(Recorded data)
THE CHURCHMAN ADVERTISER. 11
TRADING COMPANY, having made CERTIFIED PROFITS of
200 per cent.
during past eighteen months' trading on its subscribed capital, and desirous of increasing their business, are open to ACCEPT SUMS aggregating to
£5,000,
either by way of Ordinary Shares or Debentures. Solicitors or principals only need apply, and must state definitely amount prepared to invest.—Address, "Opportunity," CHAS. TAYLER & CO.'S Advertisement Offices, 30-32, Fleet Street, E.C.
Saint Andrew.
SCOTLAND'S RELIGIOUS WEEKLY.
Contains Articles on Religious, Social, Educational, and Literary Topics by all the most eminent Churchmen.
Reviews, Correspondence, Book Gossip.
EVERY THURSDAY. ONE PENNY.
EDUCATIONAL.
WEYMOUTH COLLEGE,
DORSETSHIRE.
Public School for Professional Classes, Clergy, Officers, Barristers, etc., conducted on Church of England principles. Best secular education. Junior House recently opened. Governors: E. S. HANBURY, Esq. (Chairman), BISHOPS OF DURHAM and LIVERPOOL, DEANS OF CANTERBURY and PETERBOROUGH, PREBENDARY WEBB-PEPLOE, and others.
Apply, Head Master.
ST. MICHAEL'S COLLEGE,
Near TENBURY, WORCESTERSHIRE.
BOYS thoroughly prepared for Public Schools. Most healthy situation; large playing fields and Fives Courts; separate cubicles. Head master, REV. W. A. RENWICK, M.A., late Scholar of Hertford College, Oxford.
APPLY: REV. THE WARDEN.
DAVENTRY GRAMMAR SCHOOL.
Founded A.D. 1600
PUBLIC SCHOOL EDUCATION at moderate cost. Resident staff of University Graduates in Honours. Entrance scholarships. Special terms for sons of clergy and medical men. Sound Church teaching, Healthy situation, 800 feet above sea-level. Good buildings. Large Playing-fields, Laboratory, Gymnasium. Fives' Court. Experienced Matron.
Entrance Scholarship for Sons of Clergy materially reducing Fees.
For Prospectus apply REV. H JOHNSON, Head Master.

* * *

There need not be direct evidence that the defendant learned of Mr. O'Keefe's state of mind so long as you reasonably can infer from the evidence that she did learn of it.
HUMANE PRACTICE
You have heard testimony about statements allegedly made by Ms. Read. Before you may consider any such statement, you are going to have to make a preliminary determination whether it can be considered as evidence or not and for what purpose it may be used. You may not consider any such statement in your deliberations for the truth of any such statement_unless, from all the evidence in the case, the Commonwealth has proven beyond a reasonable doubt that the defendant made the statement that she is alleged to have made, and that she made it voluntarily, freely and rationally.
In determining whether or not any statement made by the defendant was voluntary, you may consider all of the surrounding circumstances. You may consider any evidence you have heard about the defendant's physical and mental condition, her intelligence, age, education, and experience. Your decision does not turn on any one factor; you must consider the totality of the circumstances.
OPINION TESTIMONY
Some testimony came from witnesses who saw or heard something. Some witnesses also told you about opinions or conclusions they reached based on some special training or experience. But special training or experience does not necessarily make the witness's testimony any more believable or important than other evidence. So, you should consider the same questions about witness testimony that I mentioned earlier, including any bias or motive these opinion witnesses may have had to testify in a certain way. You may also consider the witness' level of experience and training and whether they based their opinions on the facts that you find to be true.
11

WHAT YOU SHOULD DO
Using the entries shown above, reproduce verbatim the lines from the line bearing "during past eighteen" to the line bearing "For Prospectus apply", inclusive.

FINISHED EXERCISE
during past eighteen months' trading on its subscribed capital, and desirous of increasing their business, are open to ACCEPT SUMS aggregating to
£5,000,
either by way of Ordinary Shares or Debentures. Solicitors or principals only need apply, and must state definitely amount prepared to invest.—Address, "Opportunity," CHAS. TAYLER & CO.'S Advertisement Offices, 30-32, Fleet Street, E.C.
Saint Andrew.
SCOTLAND'S RELIGIOUS WEEKLY.
Contains Articles on Religious, Social, Educational, and Literary Topics by all the most eminent Churchmen.
Reviews, Correspondence, Book Gossip.
EVERY THURSDAY. ONE PENNY.
EDUCATIONAL.
WEYMOUTH COLLEGE,
DORSETSHIRE.
Public School for Professional Classes, Clergy, Officers, Barristers, etc., conducted on Church of England principles. Best secular education. Junior House recently opened. Governors: E. S. HANBURY, Esq. (Chairman), BISHOPS OF DURHAM and LIVERPOOL, DEANS OF CANTERBURY and PETERBOROUGH, PREBENDARY WEBB-PEPLOE, and others.
Apply, Head Master.
ST. MICHAEL'S COLLEGE,
Near TENBURY, WORCESTERSHIRE.
BOYS thoroughly prepared for Public Schools. Most healthy situation; large playing fields and Fives Courts; separate cubicles. Head master, REV. W. A. RENWICK, M.A., late Scholar of Hertford College, Oxford.
APPLY: REV. THE WARDEN.
DAVENTRY GRAMMAR SCHOOL.
Founded A.D. 1600
PUBLIC SCHOOL EDUCATION at moderate cost. Resident staff of University Graduates in Honours. Entrance scholarships. Special terms for sons of clergy and medical men. Sound Church teaching, Healthy situation, 800 feet above sea-level. Good buildings. Large Playing-fields, Laboratory, Gymnasium. Fives' Court. Experienced Matron.
Entrance Scholarship for Sons of Clergy materially reducing Fees.
For Prospectus apply REV. H JOHNSON, Head Master.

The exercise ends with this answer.